▶ [TASK DESCRIPTION]
Each line below is to be copied out exactly, and none may be omitted.

START EXERCISE INPUTS

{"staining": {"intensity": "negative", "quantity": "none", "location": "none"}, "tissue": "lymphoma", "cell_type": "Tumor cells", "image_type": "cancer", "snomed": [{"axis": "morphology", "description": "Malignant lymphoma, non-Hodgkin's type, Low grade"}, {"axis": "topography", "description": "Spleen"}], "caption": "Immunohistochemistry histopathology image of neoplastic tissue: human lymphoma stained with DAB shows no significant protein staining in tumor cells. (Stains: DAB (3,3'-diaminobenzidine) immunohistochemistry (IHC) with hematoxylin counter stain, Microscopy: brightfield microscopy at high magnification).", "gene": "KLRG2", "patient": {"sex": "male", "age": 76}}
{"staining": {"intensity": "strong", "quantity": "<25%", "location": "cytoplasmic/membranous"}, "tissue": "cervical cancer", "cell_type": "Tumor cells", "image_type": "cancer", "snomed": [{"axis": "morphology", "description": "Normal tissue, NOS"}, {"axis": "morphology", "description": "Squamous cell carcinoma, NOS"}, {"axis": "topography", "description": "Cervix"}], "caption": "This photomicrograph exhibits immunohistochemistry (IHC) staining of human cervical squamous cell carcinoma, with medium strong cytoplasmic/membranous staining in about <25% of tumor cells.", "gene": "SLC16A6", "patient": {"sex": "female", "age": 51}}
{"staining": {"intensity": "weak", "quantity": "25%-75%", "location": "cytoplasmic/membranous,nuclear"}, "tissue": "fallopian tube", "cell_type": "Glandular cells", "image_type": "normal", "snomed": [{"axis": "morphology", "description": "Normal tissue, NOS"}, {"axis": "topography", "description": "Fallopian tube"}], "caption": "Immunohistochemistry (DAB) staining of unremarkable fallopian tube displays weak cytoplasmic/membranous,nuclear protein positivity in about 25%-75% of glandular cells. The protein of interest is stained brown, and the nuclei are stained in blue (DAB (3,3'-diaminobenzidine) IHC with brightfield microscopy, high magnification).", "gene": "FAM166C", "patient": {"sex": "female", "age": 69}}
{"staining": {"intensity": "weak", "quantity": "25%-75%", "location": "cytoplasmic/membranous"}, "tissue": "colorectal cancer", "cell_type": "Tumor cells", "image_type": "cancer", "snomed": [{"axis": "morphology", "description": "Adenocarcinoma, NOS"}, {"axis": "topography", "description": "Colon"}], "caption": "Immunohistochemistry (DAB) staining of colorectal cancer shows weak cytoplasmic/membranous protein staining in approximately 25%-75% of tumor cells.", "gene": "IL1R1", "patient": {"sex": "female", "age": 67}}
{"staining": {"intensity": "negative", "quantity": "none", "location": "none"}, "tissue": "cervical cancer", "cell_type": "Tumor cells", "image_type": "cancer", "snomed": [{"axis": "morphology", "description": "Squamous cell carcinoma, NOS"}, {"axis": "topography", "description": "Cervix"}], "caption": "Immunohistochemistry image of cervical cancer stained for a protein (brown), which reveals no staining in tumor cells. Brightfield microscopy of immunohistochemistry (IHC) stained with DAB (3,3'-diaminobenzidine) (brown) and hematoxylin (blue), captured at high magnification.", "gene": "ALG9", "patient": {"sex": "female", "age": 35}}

END EXERCISE INPUTS

▶ [ANSWER TO THIS PROBLEM]
{"staining": {"intensity": "negative", "quantity": "none", "location": "none"}, "tissue": "lymphoma", "cell_type": "Tumor cells", "image_type": "cancer", "snomed": [{"axis": "morphology", "description": "Malignant lymphoma, non-Hodgkin's type, Low grade"}, {"axis": "topography", "description": "Spleen"}], "caption": "Immunohistochemistry histopathology image of neoplastic tissue: human lymphoma stained with DAB shows no significant protein staining in tumor cells. (Stains: DAB (3,3'-diaminobenzidine) immunohistochemistry (IHC) with hematoxylin counter stain, Microscopy: brightfield microscopy at high magnification).", "gene": "KLRG2", "patient": {"sex": "male", "age": 76}}
{"staining": {"intensity": "strong", "quantity": "<25%", "location": "cytoplasmic/membranous"}, "tissue": "cervical cancer", "cell_type": "Tumor cells", "image_type": "cancer", "snomed": [{"axis": "morphology", "description": "Normal tissue, NOS"}, {"axis": "morphology", "description": "Squamous cell carcinoma, NOS"}, {"axis": "topography", "description": "Cervix"}], "caption": "This photomicrograph exhibits immunohistochemistry (IHC) staining of human cervical squamous cell carcinoma, with medium strong cytoplasmic/membranous staining in about <25% of tumor cells.", "gene": "SLC16A6", "patient": {"sex": "female", "age": 51}}
{"staining": {"intensity": "weak", "quantity": "25%-75%", "location": "cytoplasmic/membranous,nuclear"}, "tissue": "fallopian tube", "cell_type": "Glandular cells", "image_type": "normal", "snomed": [{"axis": "morphology", "description": "Normal tissue, NOS"}, {"axis": "topography", "description": "Fallopian tube"}], "caption": "Immunohistochemistry (DAB) staining of unremarkable fallopian tube displays weak cytoplasmic/membranous,nuclear protein positivity in about 25%-75% of glandular cells. The protein of interest is stained brown, and the nuclei are stained in blue (DAB (3,3'-diaminobenzidine) IHC with brightfield microscopy, high magnification).", "gene": "FAM166C", "patient": {"sex": "female", "age": 69}}
{"staining": {"intensity": "weak", "quantity": "25%-75%", "location": "cytoplasmic/membranous"}, "tissue": "colorectal cancer", "cell_type": "Tumor cells", "image_type": "cancer", "snomed": [{"axis": "morphology", "description": "Adenocarcinoma, NOS"}, {"axis": "topography", "description": "Colon"}], "caption": "Immunohistochemistry (DAB) staining of colorectal cancer shows weak cytoplasmic/membranous protein staining in approximately 25%-75% of tumor cells.", "gene": "IL1R1", "patient": {"sex": "female", "age": 67}}
{"staining": {"intensity": "negative", "quantity": "none", "location": "none"}, "tissue": "cervical cancer", "cell_type": "Tumor cells", "image_type": "cancer", "snomed": [{"axis": "morphology", "description": "Squamous cell carcinoma, NOS"}, {"axis": "topography", "description": "Cervix"}], "caption": "Immunohistochemistry image of cervical cancer stained for a protein (brown), which reveals no staining in tumor cells. Brightfield microscopy of immunohistochemistry (IHC) stained with DAB (3,3'-diaminobenzidine) (brown) and hematoxylin (blue), captured at high magnification.", "gene": "ALG9", "patient": {"sex": "female", "age": 35}}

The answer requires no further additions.